Since the accounting scandal came to light, M&C Saatchi has faced turmoil among its top leadership team. Lord Saatchi, one of the co-founders, quit in December along with the three other non-executive directors: Lord Dobbs, Sir Michael Peat and Lorna Tilbian.
The three other co-founders – chief executive David Kershaw, executive chairman Jeremy Sinclair and executive director Bill Muirhead – have had to rebuild the board and hire four non-executive directors.
'It’s frustrating about not being able to put the past to bed'
M&C Saatchi’s relatively small share-price drop was a sign that investors were braced for the news. Suspension of the shares is a rare move.
“It’s not good news that the shares are being suspended,” Kershaw admitted to Campaign, even though the accounts should be finally signed off by auditors in a matter of weeks. “It’s clearly not a situation you’d want to happen. I sympathise with shareholders. You don’t want to hold stock you can’t trade in.”
He said it would be “disingenuous” to blame the delays on Covid-19. “Given our history, it’s probably the most extensive audit anyone’s ever experienced,” he explained.
“It’s frustrating about not being able to put the past to bed. Unfortunately it takes up a huge amount of energy and bandwidth. I’d like the funeral of the 2018 debacle to be finally closed but it might take a few more weeks. Until we have signed off accounts, the past won’t be fully buried.”
Kershaw insisted M&C Saatchi’s position is financially sound: “In terms of the perception of the company, we’ve done better than we thought we’d do during Covid-19 and we’re in the best cash position we’ve been for a long time and the company is in good health and we’re restructuring.”
He admitted to Campaign the extra £2.4m in additional adjustments for past misstatements was “not great” but insisted they were “not unexpected”.
They cover a write-down of fixed assets and incorrect revenue recognition and incorrect reporting of tax in India, which applied to several UK subsidiaries – chiefly Lida, the CRM shop, which was folded into the main ad agency in January 2020.
Kershaw said: “You need to make a distinction between the £2.4m extra [for past misstatements], which is cash, and the other [new] adjustments, which are non-cash, which are a different [accounting] treatment of the put options [for agency staff in local agencies when they become entitled to shares]. The fact it is only £2.4m is less than the [stock] market thought it would be.”
Asked how the crisis has affected staff morale at the subsidiary agencies, Kershaw said the “performance of the companies has been heroic but I’m very well aware that it’s not helpful. I don’t think it’s been damaging to the business.”

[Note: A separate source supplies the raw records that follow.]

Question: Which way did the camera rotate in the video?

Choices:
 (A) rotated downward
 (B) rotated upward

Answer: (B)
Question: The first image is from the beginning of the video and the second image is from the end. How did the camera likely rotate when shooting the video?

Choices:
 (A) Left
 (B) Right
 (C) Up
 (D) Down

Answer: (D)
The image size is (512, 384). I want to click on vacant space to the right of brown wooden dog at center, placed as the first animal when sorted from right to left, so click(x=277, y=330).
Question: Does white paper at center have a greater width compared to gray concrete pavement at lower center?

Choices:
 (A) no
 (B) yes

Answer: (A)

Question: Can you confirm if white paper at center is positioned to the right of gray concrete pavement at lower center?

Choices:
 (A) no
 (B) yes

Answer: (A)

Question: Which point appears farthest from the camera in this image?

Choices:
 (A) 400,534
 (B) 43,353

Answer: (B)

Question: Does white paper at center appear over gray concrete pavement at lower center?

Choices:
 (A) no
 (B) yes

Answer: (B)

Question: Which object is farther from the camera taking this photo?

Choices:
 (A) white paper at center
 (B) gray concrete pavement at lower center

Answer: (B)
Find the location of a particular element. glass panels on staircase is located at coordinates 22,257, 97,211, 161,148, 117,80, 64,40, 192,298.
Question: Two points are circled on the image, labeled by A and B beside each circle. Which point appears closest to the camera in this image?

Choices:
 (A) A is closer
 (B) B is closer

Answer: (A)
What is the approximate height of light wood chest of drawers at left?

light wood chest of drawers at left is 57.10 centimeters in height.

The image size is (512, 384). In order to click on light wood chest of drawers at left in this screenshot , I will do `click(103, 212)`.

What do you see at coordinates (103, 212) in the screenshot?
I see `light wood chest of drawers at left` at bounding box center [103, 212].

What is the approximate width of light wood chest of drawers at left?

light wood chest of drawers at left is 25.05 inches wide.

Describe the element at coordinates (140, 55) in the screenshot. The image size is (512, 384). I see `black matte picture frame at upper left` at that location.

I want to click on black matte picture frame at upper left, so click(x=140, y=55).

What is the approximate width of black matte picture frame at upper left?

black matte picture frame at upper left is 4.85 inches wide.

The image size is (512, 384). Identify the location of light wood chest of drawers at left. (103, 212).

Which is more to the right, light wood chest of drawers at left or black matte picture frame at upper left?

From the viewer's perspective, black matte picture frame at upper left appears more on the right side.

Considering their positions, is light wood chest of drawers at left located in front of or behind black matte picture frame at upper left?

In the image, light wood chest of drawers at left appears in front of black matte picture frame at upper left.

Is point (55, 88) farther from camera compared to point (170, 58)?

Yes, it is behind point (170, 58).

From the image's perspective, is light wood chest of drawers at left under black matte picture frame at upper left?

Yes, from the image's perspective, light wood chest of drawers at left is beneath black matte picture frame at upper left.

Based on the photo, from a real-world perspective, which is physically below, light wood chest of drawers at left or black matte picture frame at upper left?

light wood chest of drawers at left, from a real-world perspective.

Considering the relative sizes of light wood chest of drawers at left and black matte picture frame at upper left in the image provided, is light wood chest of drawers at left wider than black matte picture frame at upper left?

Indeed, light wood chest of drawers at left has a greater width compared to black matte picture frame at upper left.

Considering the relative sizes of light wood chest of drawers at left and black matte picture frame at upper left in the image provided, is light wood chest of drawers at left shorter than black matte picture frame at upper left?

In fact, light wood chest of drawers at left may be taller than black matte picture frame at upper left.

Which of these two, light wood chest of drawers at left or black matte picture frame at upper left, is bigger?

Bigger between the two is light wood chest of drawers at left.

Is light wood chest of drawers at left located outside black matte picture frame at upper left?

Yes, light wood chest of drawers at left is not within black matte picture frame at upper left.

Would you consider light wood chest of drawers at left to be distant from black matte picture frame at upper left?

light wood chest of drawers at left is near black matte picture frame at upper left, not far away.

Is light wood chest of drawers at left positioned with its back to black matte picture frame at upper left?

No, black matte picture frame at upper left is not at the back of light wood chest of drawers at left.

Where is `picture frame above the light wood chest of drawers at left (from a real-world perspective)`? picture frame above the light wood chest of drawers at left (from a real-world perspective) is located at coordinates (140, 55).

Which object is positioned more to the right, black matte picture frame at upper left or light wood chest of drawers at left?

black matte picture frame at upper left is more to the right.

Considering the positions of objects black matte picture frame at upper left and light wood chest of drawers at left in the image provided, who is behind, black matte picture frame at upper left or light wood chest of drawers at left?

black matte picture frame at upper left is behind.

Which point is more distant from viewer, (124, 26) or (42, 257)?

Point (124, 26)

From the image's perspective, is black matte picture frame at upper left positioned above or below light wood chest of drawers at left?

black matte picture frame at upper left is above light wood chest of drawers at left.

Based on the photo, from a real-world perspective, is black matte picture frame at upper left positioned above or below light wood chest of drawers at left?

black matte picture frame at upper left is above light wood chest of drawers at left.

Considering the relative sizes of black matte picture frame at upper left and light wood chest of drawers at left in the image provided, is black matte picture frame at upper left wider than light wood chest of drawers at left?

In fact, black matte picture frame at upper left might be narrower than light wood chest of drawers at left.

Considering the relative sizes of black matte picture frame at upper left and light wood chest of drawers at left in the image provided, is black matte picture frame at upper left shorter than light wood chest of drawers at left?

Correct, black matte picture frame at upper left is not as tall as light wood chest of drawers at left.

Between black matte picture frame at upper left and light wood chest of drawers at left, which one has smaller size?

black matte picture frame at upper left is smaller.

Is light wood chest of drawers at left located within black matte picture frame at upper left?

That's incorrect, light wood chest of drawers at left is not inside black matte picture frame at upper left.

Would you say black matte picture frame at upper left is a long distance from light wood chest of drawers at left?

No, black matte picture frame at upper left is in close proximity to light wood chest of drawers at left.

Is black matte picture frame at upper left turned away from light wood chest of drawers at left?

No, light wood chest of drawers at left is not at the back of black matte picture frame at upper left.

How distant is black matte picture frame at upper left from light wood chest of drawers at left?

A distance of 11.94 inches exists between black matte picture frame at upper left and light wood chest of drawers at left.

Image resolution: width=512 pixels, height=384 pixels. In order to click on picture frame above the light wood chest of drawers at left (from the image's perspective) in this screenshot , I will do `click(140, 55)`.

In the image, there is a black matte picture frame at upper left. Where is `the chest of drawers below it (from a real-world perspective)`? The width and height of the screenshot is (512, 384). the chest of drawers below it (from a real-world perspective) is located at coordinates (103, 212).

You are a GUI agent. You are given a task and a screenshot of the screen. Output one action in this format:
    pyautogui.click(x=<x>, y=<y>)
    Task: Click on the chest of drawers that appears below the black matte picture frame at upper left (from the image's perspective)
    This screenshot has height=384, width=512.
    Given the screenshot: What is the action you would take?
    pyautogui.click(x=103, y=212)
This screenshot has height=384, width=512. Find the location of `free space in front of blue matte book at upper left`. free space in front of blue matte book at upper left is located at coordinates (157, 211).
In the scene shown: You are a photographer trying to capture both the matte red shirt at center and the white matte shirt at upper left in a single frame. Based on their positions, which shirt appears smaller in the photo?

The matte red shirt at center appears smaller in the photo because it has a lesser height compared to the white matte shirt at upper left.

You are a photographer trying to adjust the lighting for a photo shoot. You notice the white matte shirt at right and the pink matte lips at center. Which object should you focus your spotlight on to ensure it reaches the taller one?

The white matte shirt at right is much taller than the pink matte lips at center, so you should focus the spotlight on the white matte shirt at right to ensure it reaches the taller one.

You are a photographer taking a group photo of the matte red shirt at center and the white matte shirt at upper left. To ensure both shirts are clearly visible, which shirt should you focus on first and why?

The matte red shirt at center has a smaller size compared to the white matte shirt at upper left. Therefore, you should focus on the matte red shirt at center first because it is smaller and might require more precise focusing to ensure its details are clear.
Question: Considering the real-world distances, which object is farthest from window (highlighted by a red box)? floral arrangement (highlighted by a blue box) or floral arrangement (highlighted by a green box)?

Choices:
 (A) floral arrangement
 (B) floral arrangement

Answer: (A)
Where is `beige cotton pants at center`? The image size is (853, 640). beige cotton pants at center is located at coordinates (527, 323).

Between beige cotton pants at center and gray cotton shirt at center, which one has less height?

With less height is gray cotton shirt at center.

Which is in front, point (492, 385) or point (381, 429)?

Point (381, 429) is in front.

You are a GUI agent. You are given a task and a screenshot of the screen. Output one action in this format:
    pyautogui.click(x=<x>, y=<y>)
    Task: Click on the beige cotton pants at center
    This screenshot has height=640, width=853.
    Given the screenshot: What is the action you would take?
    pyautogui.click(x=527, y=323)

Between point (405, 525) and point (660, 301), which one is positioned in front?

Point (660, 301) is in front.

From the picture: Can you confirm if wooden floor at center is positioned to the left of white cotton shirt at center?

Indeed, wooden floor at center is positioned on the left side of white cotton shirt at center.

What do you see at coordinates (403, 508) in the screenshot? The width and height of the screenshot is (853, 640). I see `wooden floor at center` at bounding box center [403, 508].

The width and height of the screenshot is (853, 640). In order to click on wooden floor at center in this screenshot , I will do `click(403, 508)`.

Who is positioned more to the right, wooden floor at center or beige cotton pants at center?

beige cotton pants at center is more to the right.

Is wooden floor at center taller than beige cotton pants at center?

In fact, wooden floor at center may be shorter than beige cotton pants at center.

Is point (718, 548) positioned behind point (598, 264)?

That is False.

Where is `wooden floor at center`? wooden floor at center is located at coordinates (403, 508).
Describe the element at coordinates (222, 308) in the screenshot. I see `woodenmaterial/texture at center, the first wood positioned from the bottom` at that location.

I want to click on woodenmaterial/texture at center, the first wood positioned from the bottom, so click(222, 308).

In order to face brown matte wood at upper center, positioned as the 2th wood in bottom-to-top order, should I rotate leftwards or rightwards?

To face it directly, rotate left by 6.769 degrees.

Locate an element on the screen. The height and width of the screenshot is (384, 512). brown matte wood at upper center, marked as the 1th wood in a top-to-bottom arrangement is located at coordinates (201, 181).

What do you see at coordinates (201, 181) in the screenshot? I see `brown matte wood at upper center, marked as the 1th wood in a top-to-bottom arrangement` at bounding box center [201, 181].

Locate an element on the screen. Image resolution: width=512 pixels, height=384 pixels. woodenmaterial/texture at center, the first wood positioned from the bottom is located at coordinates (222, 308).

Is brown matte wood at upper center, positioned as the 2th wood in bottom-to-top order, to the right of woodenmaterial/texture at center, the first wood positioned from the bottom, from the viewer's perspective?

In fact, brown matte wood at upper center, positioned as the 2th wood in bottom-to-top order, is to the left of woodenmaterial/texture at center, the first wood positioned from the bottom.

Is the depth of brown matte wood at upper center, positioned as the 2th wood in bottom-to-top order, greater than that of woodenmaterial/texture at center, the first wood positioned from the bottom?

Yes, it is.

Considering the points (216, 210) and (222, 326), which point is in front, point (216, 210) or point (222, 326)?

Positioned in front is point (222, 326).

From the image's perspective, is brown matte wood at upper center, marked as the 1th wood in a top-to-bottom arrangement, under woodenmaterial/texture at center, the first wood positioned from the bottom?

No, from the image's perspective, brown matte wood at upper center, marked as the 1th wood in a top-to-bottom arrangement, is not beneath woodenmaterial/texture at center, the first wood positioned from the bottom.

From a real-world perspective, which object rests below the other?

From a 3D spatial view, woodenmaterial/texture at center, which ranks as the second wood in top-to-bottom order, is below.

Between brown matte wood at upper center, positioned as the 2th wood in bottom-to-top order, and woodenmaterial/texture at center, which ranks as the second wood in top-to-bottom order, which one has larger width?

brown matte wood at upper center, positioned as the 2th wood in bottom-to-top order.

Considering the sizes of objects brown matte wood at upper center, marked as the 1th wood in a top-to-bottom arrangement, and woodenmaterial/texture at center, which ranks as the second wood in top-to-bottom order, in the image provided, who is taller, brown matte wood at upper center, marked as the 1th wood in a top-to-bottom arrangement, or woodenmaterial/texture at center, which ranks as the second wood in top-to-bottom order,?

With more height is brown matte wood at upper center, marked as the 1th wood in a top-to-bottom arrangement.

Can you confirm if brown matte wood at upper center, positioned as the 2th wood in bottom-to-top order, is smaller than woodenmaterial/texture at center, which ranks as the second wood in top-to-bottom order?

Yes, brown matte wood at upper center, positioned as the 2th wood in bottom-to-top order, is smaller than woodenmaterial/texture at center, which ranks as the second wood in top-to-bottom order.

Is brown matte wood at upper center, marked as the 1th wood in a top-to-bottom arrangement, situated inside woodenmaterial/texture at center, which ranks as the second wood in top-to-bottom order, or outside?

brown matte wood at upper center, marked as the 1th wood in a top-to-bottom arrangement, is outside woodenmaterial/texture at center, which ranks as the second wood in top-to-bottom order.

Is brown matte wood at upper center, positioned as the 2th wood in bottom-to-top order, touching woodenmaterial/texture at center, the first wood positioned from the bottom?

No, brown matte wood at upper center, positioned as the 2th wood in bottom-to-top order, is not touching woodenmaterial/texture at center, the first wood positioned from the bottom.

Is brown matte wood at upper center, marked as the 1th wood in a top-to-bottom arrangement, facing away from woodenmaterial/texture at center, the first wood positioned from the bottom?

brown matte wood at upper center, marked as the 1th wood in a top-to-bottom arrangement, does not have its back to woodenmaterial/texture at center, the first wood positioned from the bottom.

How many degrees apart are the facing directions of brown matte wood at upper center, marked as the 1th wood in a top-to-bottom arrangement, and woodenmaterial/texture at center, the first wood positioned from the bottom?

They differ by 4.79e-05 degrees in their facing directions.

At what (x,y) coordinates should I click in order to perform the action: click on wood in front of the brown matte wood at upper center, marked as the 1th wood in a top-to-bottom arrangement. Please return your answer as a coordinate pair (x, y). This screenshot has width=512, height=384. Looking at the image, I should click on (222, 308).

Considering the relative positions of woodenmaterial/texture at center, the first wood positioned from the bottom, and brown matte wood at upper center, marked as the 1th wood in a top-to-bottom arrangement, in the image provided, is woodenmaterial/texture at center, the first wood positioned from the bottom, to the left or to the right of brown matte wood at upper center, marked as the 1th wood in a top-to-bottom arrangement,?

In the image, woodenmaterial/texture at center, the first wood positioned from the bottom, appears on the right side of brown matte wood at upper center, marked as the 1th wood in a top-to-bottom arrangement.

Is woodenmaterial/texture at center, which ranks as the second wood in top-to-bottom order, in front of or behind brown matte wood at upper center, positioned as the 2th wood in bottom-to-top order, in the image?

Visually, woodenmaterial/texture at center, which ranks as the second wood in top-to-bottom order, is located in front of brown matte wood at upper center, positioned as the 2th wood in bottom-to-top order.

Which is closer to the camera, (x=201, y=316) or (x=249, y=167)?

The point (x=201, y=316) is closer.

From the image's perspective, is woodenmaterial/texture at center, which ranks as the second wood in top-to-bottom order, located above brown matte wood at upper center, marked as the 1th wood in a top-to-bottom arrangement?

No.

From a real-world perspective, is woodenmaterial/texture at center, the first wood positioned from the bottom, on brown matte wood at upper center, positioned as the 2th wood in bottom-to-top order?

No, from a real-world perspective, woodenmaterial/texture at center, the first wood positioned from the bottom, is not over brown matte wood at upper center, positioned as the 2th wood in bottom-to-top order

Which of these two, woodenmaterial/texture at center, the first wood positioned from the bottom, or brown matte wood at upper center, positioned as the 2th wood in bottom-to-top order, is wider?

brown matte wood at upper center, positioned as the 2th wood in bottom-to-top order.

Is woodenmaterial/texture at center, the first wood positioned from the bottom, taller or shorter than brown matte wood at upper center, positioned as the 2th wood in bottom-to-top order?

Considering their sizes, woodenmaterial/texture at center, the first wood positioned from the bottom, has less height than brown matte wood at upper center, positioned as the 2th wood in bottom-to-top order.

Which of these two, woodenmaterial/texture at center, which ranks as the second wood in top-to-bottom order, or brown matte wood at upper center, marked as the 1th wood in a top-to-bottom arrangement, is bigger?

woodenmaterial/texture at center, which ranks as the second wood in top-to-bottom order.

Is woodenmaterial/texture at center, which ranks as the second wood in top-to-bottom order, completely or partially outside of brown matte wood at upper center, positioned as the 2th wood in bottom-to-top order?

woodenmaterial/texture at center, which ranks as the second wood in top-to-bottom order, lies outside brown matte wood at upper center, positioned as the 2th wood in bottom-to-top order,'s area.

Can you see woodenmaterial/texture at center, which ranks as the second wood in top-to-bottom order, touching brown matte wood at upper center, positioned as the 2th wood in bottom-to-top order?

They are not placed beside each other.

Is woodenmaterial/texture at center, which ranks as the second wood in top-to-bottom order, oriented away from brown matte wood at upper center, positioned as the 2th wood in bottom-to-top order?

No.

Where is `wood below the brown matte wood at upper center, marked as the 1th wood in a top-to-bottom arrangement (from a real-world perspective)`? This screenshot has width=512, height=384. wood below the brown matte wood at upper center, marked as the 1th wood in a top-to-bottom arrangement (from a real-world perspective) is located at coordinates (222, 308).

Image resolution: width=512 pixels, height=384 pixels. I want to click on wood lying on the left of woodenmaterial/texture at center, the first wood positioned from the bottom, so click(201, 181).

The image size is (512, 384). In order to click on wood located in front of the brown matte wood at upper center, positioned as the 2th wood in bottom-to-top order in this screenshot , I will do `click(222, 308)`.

But he conceded: “Who knows what opportunities we might have had that we haven’t. But you’ll never know what those were.” There has been past speculation that private equity or other investors could buy M&C Saatchi.
Kershaw said he “can’t comment” about whether he and the other co-founders, Jeremy Sinclair and Bill Muirhead, might step down from the board after 25 years, although "there's succession planning happening”.
M&C Saatchi’s value has slumped by 80% since the accounting problems emerged in August 2019.